Попытаемся определить природу этой смехотворности. Здесь речь не только о досадном контрасте между «обычной действительностью» и конечной действительностью этих философов, контрасте столь громадном и сокрушительном, что никакой анализ его не залатает. Смех наш в этом случае не просто смех, опирающийся на «здравый смысл», нет, он еще хуже, потому что это конвульсивный и не зависящий от нас смех. Когда вы, экзистенциалисты, говорите мне о сознании, страхе и небытии, я взрываюсь смехом, и не потому что я с вами не согласен, а потому, что я с вами обязан согласиться. Ну, согласился и что? А ничего. Я согласился, а у меня ничего не изменилось, ни на йоту. Сознание, прививку которого вы сделали к моей жизни, вошло в кровь, оно моментально превратилось в жизнь, и теперь древний триумф стихии сотрясает меня в конвульсиях хохота. Почему я обречен на смех? Потому что я, подобно вам, тоже нахожу выход своей энергии в сознании. Я смеюсь, потому что я наслаждаюсь страхом, забавляюсь небытием и играю с ответственностью, а смерти нет.
Вторник
Несмотря на это, я должен сказать, что не верю в существование такой культуры, искусства, литературы, которые могут сегодня позволить себе пройти мимо экзистенциализма. Если польский католицизм или польский марксизм отгородятся от него неумным пренебрежением, то станут закоулком, подворотней, провинцией.

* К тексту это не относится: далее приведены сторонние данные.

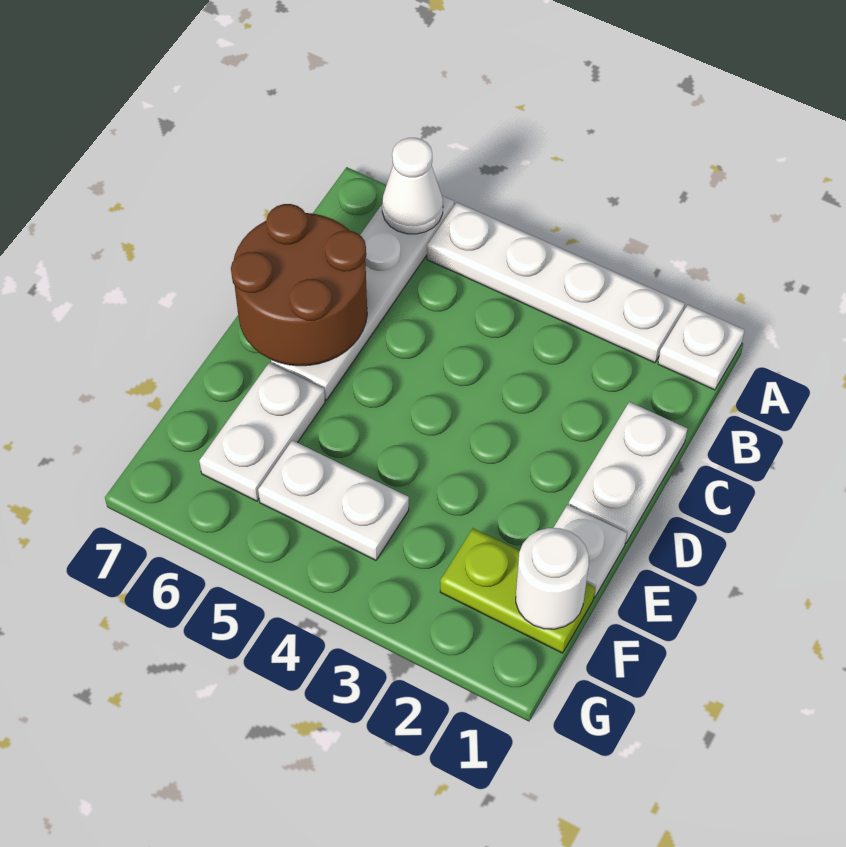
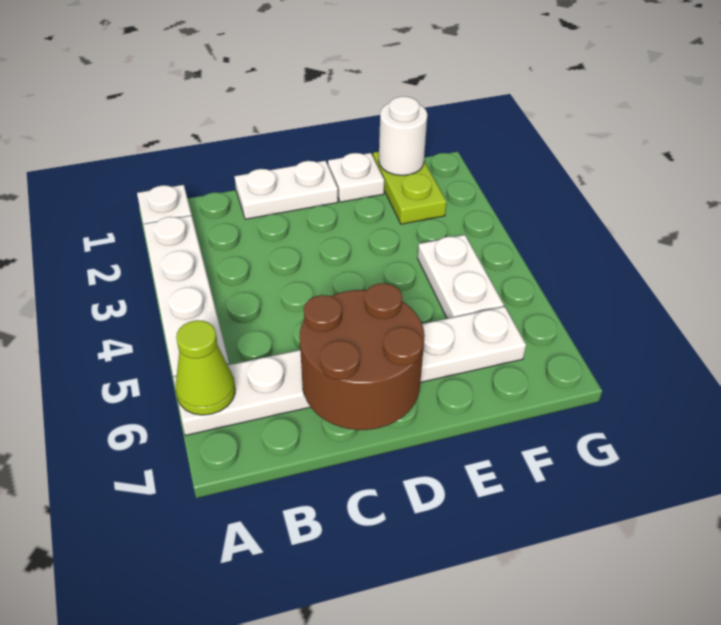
white cone A6 level 2 -> lime cone A6 level 2

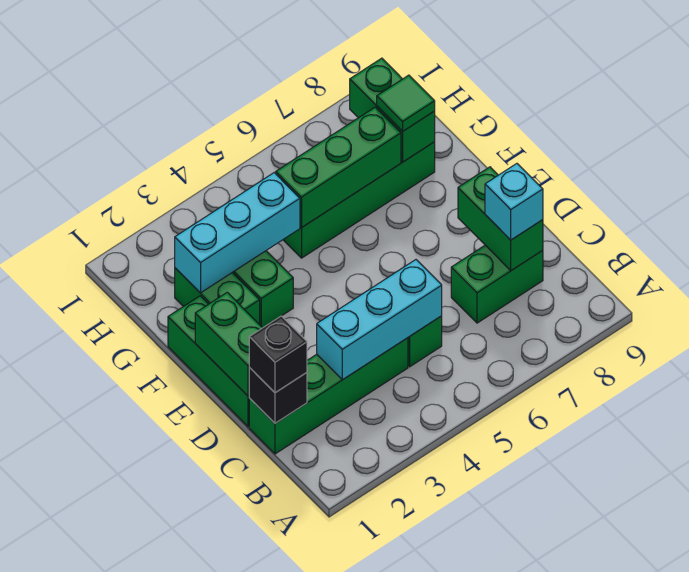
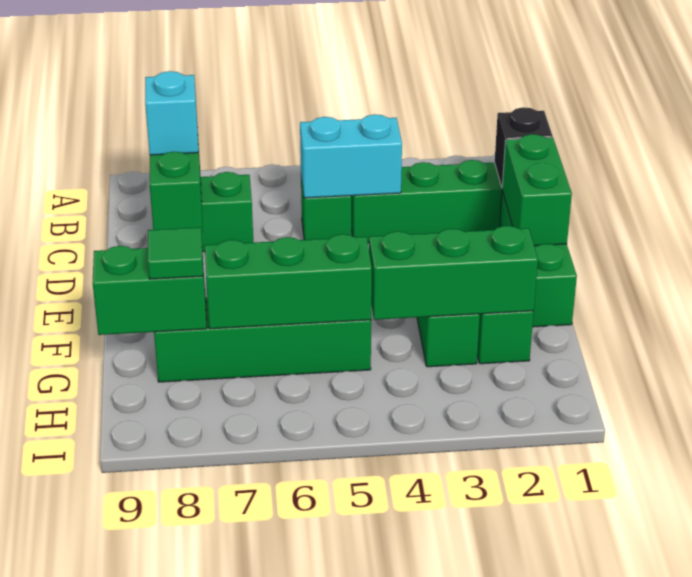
black brick C1 level 3 -> none
cyan brick C3:C5 level 2 -> cyan brick C4:C5 level 2
cyan brick G2:G4 level 2 -> green brick G2:G4 level 2
green brick G8:H8 level 2 -> green brick G8:G9 level 2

В воскресенье Дусь и я поехали к соседям с визитом.
Хозяйка дома, англичанка (жена богатого биржевого маклера из Буэнос-Айреса, который купил здесь небольшой кусок земли и построил chalet
[119]
), сразу приняла меня с непонятной агрессивностью, тем более удивительной, что я вообще не был ей знаком. «Вы, должно быть, эгоцентрик, я чувствую в вас эгоцентрика!»… После чего в течение всего вечера не переставала давать мне понять что-то вроде: «Ты думаешь, что ты кто-то, но я знаю лучше! Ты — псевдо-интеллектуал, псевдо-художник (если бы ты чего-нибудь стоил, ты был бы знаменитым!) то есть, ты — паразит, трутень, теоретик, лунатик, анархист, бродяга и, наверняка, гордец! Работать надо! Жить для общества! Я работаю, я жертвую собой, я живу для других, а ты — сибарит и нарцисс!»
К хору «я», которыми она уничтожает мой эготизм, присоединяются еще несколько других «я»: я — англичанка! Я благовоспитанная! Смотри, какая я искренняя и дерзко-свободная! У меня есть шарм! Я очаровательна, игрива, эстетична и к тому же моральна! У меня есть свой ум! Мне кто попало не понравится!
Когда-то уже не помню кто, то ли Сабато, то ли Мастронарди, рассказывал мне, как на одном приеме к одному известному аргентинскому писателю подошел один эстансьеро
[120]
(в принципе неплохо воспитанный) и сказал: «Вы — болван!» На вопрос, что конкретно в творчестве этого автора вызвало такую реакцию, он признался, что никогда ничего из написанного им не читал, а обозвал его por las dudas, на всякий случай, чтобы «слишком много из себя не воображал».